Here are some random thoughts in no particular order. They're generally based upon things I read and wanted to clarify.

  1. It doesn't appear that there's hard evidence in the "NotW bugged 9/11 victims" scandal. That is to say, one newspaper, the Daily Mirror, apparently is the source for the allegations, but other newspapers haven't dug up anything to corroborate the allegation.
  2. Even if she's entirely innocent, legally, I don't see how the person who was editor during the start of the NotW hacking campaign, and who headed the UK newspaper division of Murdoch's empire, could possibly have seen it as reasonable to not quit for as long as she did. Most executives would, at the very least, accept they had responsibility for the atmosphere that caused such acts to be committed, even if they, themselves, didn't know the specifics.
  3. Despite claims to the contrary, there is no threat to Fox News from this scandal. The FCC might require that the Murdoch Empire divest itself of its broadcast stations and, possibly, its broadcast network, but the FCC doesn't really have the same kind of jurisdiction on cable channels, movie studios, newspapers, or any other aspect of Murdoch's corporation. Moreover, the Fox Network is essentially apolitical, it carries very little centralized Murdochian news or comment, with the exception of Fox News Sunday.

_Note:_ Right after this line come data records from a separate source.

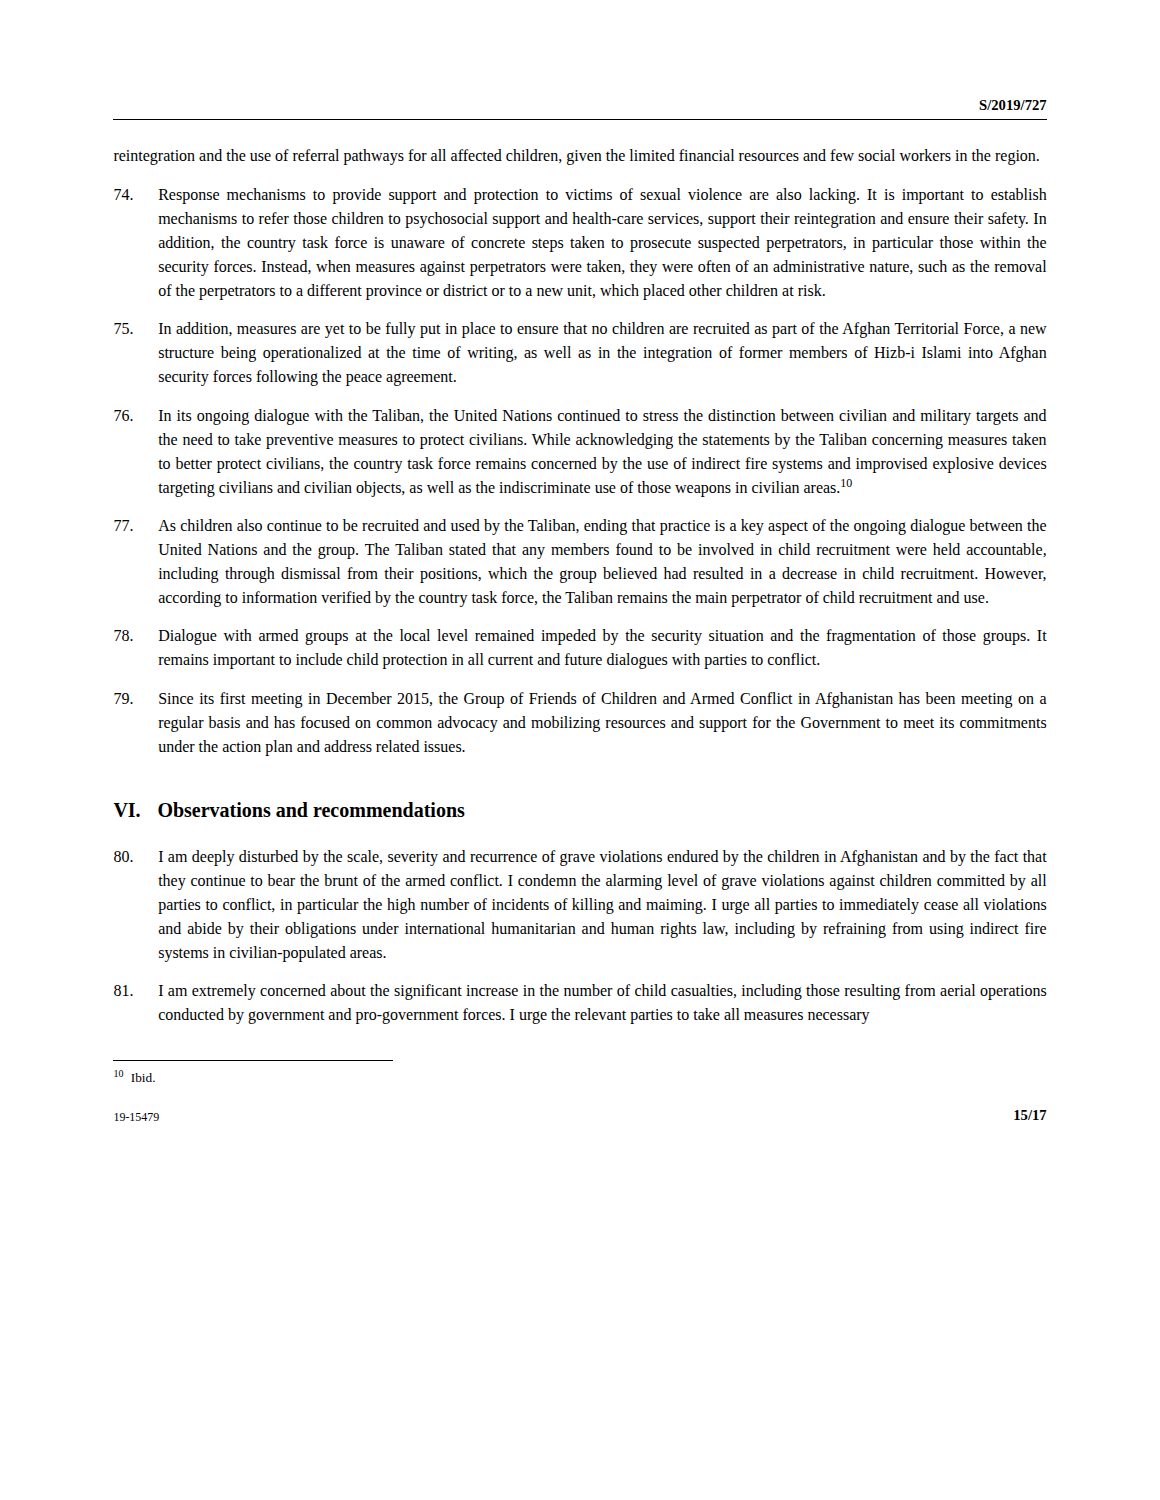S/2019/727
reintegration and the use of referral pathways for all affected children, given the limited financial resources and few social workers in the region.
74.
Response mechanisms to provide support and protection to victims of sexual violence are also lacking. It is important to establish mechanisms to refer those children to psychosocial support and health-care services, support their reintegration and ensure their safety. In addition, the country task force is unaware of concrete steps taken to prosecute suspected perpetrators, in particular those within the security forces. Instead, when measures against perpetrators were taken, they were often of an administrative nature, such as the removal of the perpetrators to a different province or district or to a new unit, which placed other children at risk.
75.
In addition, measures are yet to be fully put in place to ensure that no children are recruited as part of the Afghan Territorial Force, a new structure being operationalized at the time of writing, as well as in the integration of former members of Hizb-i Islami into Afghan security forces following the peace agreement.
76.
In its ongoing dialogue with the Taliban, the United Nations continued to stress the distinction between civilian and military targets and the need to take preventive measures to protect civilians. While acknowledging the statements by the Taliban concerning measures taken to better protect civilians, the country task force remains concerned by the use of indirect fire systems and improvised explosive devices targeting civilians and civilian objects, as well as the indiscriminate use of those weapons in civilian areas.10
77.
As children also continue to be recruited and used by the Taliban, ending that practice is a key aspect of the ongoing dialogue between the United Nations and the group. The Taliban stated that any members found to be involved in child recruitment were held accountable, including through dismissal from their positions, which the group believed had resulted in a decrease in child recruitment. However, according to information verified by the country task force, the Taliban remains the main perpetrator of child recruitment and use.
78.
Dialogue with armed groups at the local level remained impeded by the security situation and the fragmentation of those groups. It remains important to include child protection in all current and future dialogues with parties to conflict.
79.
Since its first meeting in December 2015, the Group of Friends of Children and Armed Conflict in Afghanistan has been meeting on a regular basis and has focused on common advocacy and mobilizing resources and support for the Government to meet its commitments under the action plan and address related issues.
VI. Observations and recommendations
80.
I am deeply disturbed by the scale, severity and recurrence of grave violations endured by the children in Afghanistan and by the fact that they continue to bear the brunt of the armed conflict. I condemn the alarming level of grave violations against children committed by all parties to conflict, in particular the high number of incidents of killing and maiming. I urge all parties to immediately cease all violations and abide by their obligations under international humanitarian and human rights law, including by refraining from using indirect fire systems in civilian-populated areas.
81.
I am extremely concerned about the significant increase in the number of child casualties, including those resulting from aerial operations conducted by government and pro-government forces. I urge the relevant parties to take all measures necessary
10 Ibid.
19-15479
15/17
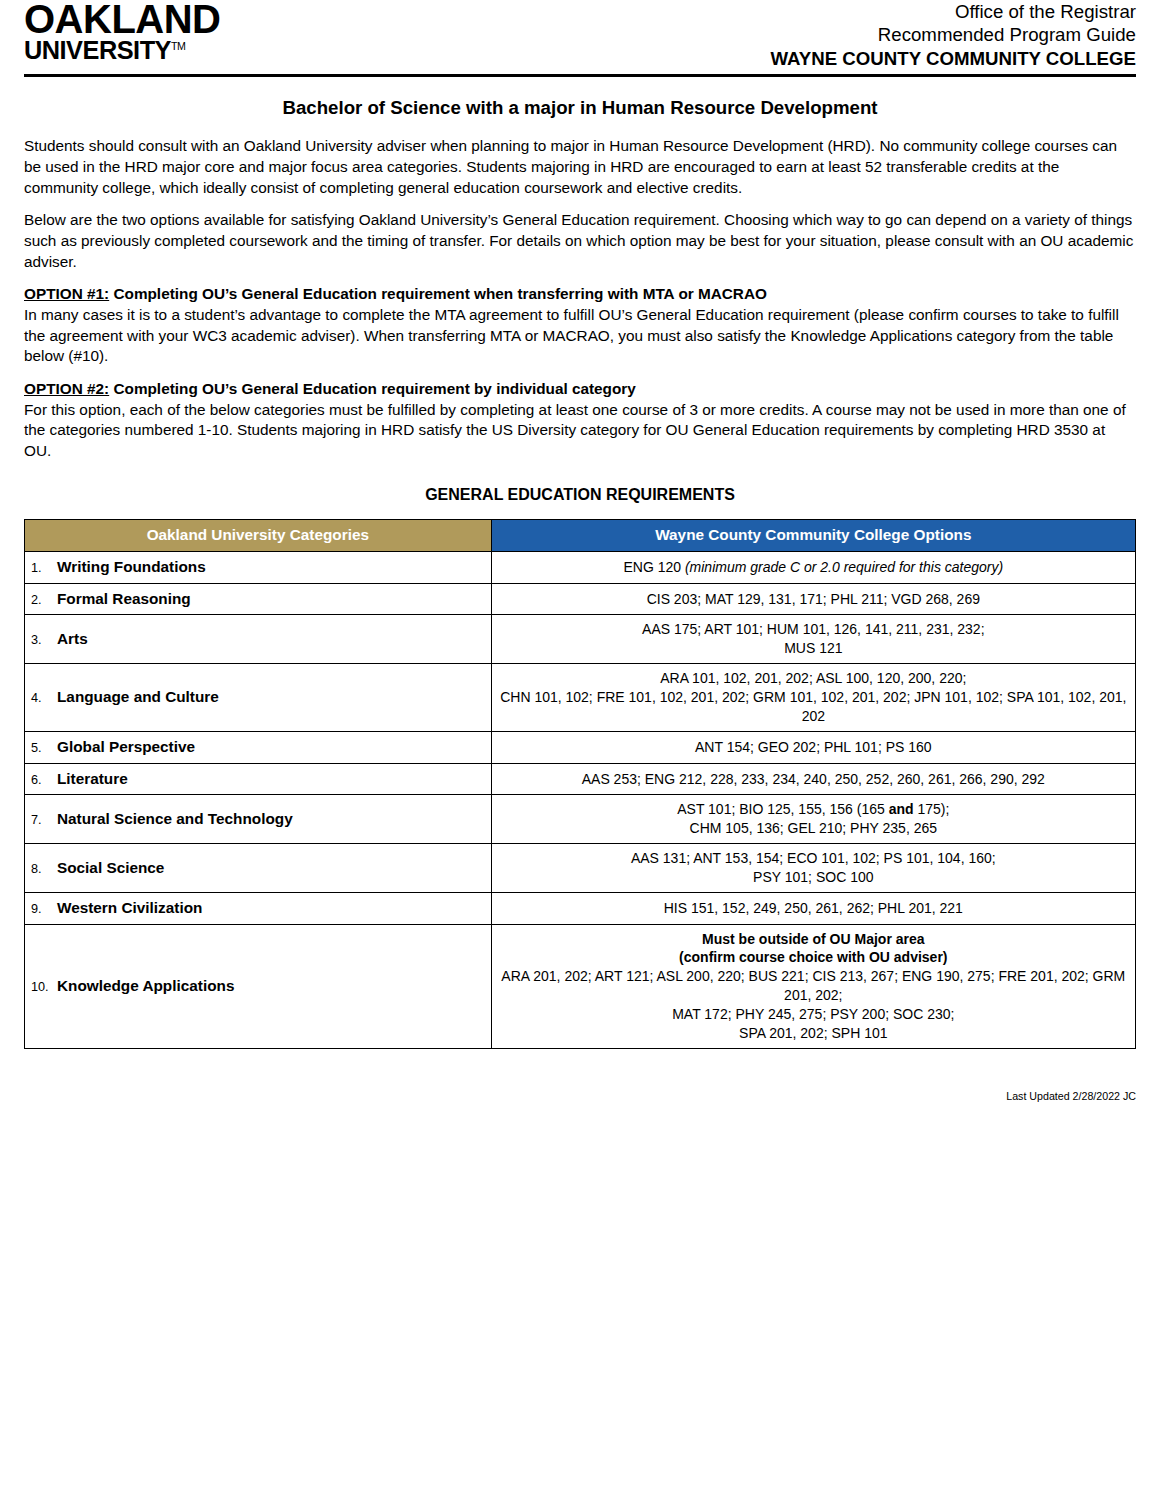OAKLAND UNIVERSITYTM
Office of the Registrar
Recommended Program Guide
WAYNE COUNTY COMMUNITY COLLEGE
Bachelor of Science with a major in Human Resource Development
Students should consult with an Oakland University adviser when planning to major in Human Resource Development (HRD). No community college courses can be used in the HRD major core and major focus area categories. Students majoring in HRD are encouraged to earn at least 52 transferable credits at the community college, which ideally consist of completing general education coursework and elective credits.
Below are the two options available for satisfying Oakland University’s General Education requirement. Choosing which way to go can depend on a variety of things such as previously completed coursework and the timing of transfer. For details on which option may be best for your situation, please consult with an OU academic adviser.
OPTION #1: Completing OU’s General Education requirement when transferring with MTA or MACRAO
In many cases it is to a student’s advantage to complete the MTA agreement to fulfill OU’s General Education requirement (please confirm courses to take to fulfill the agreement with your WC3 academic adviser). When transferring MTA or MACRAO, you must also satisfy the Knowledge Applications category from the table below (#10).
OPTION #2: Completing OU’s General Education requirement by individual category
For this option, each of the below categories must be fulfilled by completing at least one course of 3 or more credits. A course may not be used in more than one of the categories numbered 1-10. Students majoring in HRD satisfy the US Diversity category for OU General Education requirements by completing HRD 3530 at OU.
GENERAL EDUCATION REQUIREMENTS
| Oakland University Categories | Wayne County Community College Options |
| --- | --- |
| 1. Writing Foundations | ENG 120 (minimum grade C or 2.0 required for this category) |
| 2. Formal Reasoning | CIS 203; MAT 129, 131, 171; PHL 211; VGD 268, 269 |
| 3. Arts | AAS 175; ART 101; HUM 101, 126, 141, 211, 231, 232; MUS 121 |
| 4. Language and Culture | ARA 101, 102, 201, 202; ASL 100, 120, 200, 220; CHN 101, 102; FRE 101, 102, 201, 202; GRM 101, 102, 201, 202; JPN 101, 102; SPA 101, 102, 201, 202 |
| 5. Global Perspective | ANT 154; GEO 202; PHL 101; PS 160 |
| 6. Literature | AAS 253; ENG 212, 228, 233, 234, 240, 250, 252, 260, 261, 266, 290, 292 |
| 7. Natural Science and Technology | AST 101; BIO 125, 155, 156 (165 and 175); CHM 105, 136; GEL 210; PHY 235, 265 |
| 8. Social Science | AAS 131; ANT 153, 154; ECO 101, 102; PS 101, 104, 160; PSY 101; SOC 100 |
| 9. Western Civilization | HIS 151, 152, 249, 250, 261, 262; PHL 201, 221 |
| 10. Knowledge Applications | Must be outside of OU Major area (confirm course choice with OU adviser) ARA 201, 202; ART 121; ASL 200, 220; BUS 221; CIS 213, 267; ENG 190, 275; FRE 201, 202; GRM 201, 202; MAT 172; PHY 245, 275; PSY 200; SOC 230; SPA 201, 202; SPH 101 |
Last Updated 2/28/2022 JC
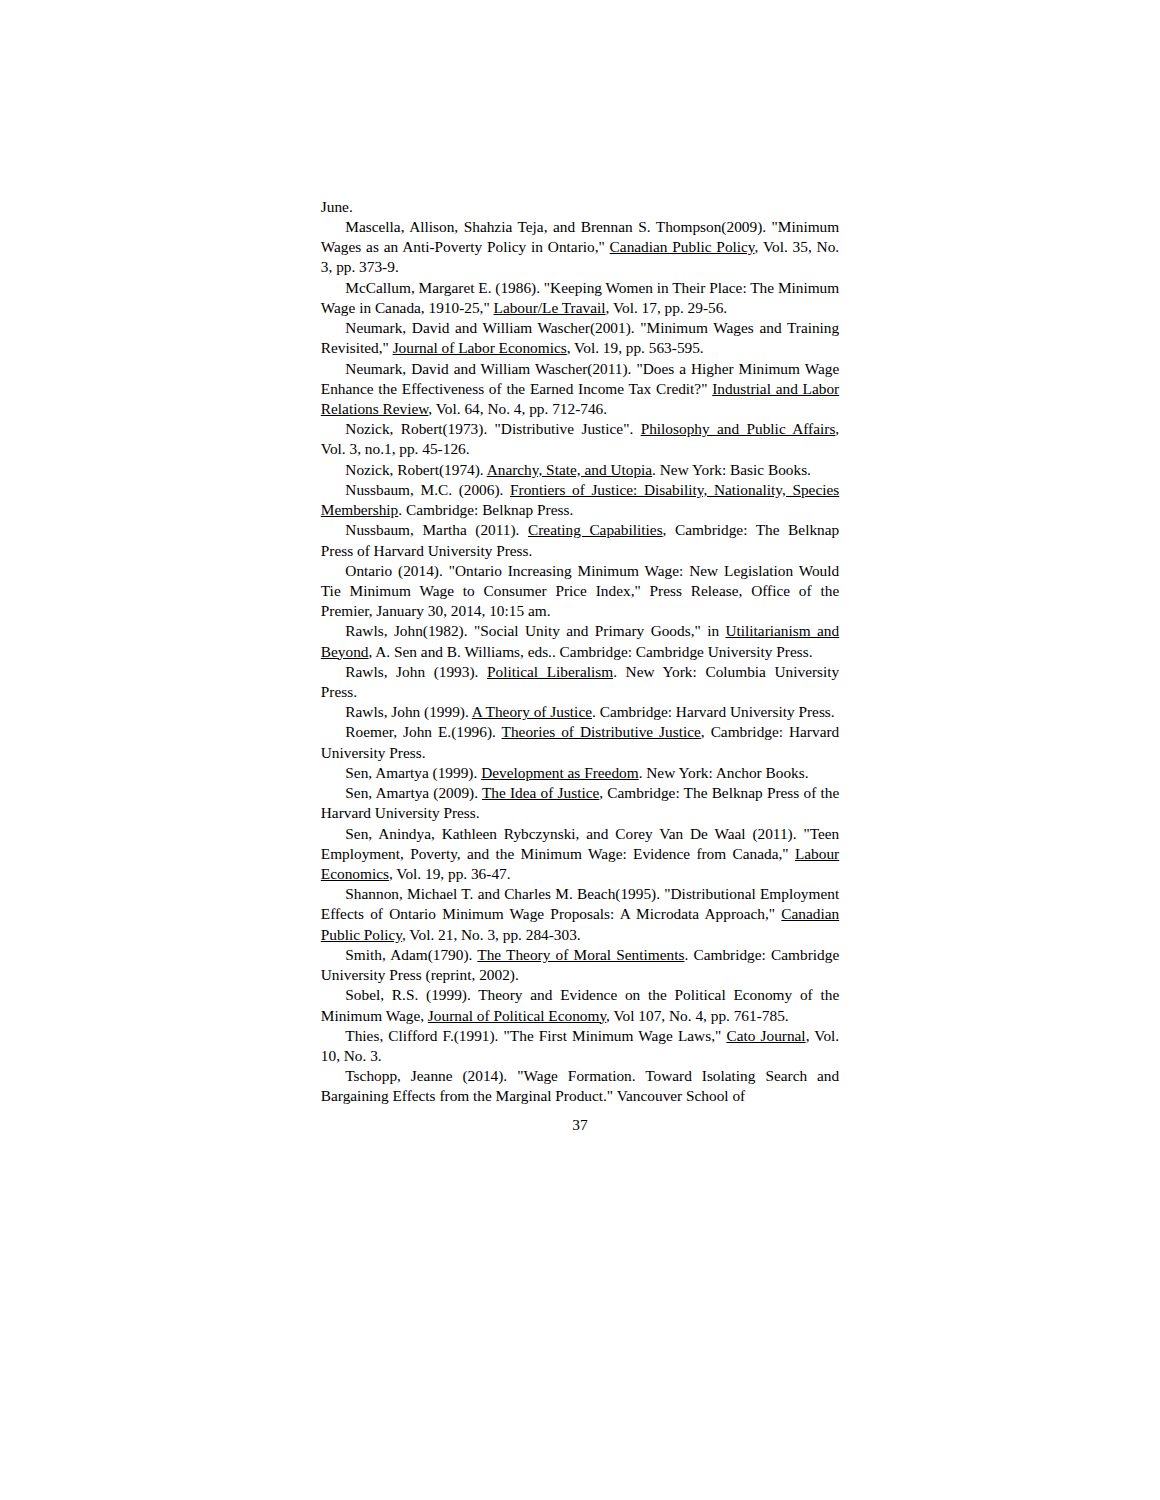June.
Mascella, Allison, Shahzia Teja, and Brennan S. Thompson(2009). "Minimum Wages as an Anti-Poverty Policy in Ontario," Canadian Public Policy, Vol. 35, No. 3, pp. 373-9.
McCallum, Margaret E. (1986). "Keeping Women in Their Place: The Minimum Wage in Canada, 1910-25," Labour/Le Travail, Vol. 17, pp. 29-56.
Neumark, David and William Wascher(2001). "Minimum Wages and Training Revisited," Journal of Labor Economics, Vol. 19, pp. 563-595.
Neumark, David and William Wascher(2011). "Does a Higher Minimum Wage Enhance the Effectiveness of the Earned Income Tax Credit?" Industrial and Labor Relations Review, Vol. 64, No. 4, pp. 712-746.
Nozick, Robert(1973). "Distributive Justice". Philosophy and Public Affairs, Vol. 3, no.1, pp. 45-126.
Nozick, Robert(1974). Anarchy, State, and Utopia. New York: Basic Books.
Nussbaum, M.C. (2006). Frontiers of Justice: Disability, Nationality, Species Membership. Cambridge: Belknap Press.
Nussbaum, Martha (2011). Creating Capabilities, Cambridge: The Belknap Press of Harvard University Press.
Ontario (2014). "Ontario Increasing Minimum Wage: New Legislation Would Tie Minimum Wage to Consumer Price Index," Press Release, Office of the Premier, January 30, 2014, 10:15 am.
Rawls, John(1982). "Social Unity and Primary Goods," in Utilitarianism and Beyond, A. Sen and B. Williams, eds.. Cambridge: Cambridge University Press.
Rawls, John (1993). Political Liberalism. New York: Columbia University Press.
Rawls, John (1999). A Theory of Justice. Cambridge: Harvard University Press.
Roemer, John E.(1996). Theories of Distributive Justice, Cambridge: Harvard University Press.
Sen, Amartya (1999). Development as Freedom. New York: Anchor Books.
Sen, Amartya (2009). The Idea of Justice, Cambridge: The Belknap Press of the Harvard University Press.
Sen, Anindya, Kathleen Rybczynski, and Corey Van De Waal (2011). "Teen Employment, Poverty, and the Minimum Wage: Evidence from Canada," Labour Economics, Vol. 19, pp. 36-47.
Shannon, Michael T. and Charles M. Beach(1995). "Distributional Employment Effects of Ontario Minimum Wage Proposals: A Microdata Approach," Canadian Public Policy, Vol. 21, No. 3, pp. 284-303.
Smith, Adam(1790). The Theory of Moral Sentiments. Cambridge: Cambridge University Press (reprint, 2002).
Sobel, R.S. (1999). Theory and Evidence on the Political Economy of the Minimum Wage, Journal of Political Economy, Vol 107, No. 4, pp. 761-785.
Thies, Clifford F.(1991). "The First Minimum Wage Laws," Cato Journal, Vol. 10, No. 3.
Tschopp, Jeanne (2014). "Wage Formation. Toward Isolating Search and Bargaining Effects from the Marginal Product." Vancouver School of
37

  4. Despite the regulatory differences between the UK and US, and "something must be done" atmosphere in parliament, it's not entirely clear anyone in power can actually force a Murdoch exit from the UK media, with the exception of BSkyB, which has a similar legal status to Fox Network in the US.
  5. BSkyB is a satellite network that includes a variety of different channels. Regulatory differences between the UK and US, and the lesser influence of Murdoch within the organization, means that those channels contain very little political commentary, and are largely entertainment oriented. 
  6. The rumors are focusing on Murdoch exiting the UK newspaper market.
  7. It is unclear to be how Murdoch would benefit by divesting himself of his UK newspapers.
  8. Murdoch uses his UK newspapers the same way as he uses Fox News in the US, propagating a kind of right wing populist rhetoric to make money and buy influence.
  9. Murdoch controls over 40% of the voting shares in News Corporation, despite only owning a much smaller fraction of the company itself. It is very, very, unlikely he'll be pushed out by investors. They'd have to be pretty much unanimous that he has to go. 
  10. One of the two major parties in the US benefits immensely from Rupert Murdoch.
Conclusions? I'm not sure there are any yet. Murdoch's been dealt a bloody nose in the UK, and it's possible that regulators there will severely cripple his influence in that country if given the power to do so. But...
  • I don't think Murdoch is going close/get rid of Fox News or The Sun
  • I think there's sufficient plausible deniability for Murdoch to be able to shift the perceived blame on his subordinates, particularly Brookes.
  • I think Murdoch may be forced out of BSkyB.
  • If any effort is made to push Murdoch out of his UK newspaper holdings, I think the UK press will be concerned because of the precedent this sets, and as such I think such a move wouldn't go anywhere.
  • I don't think any serious effort will be made to counter Murdoch's influence in the US.
That said, I wouldn't put money on any outcome right now.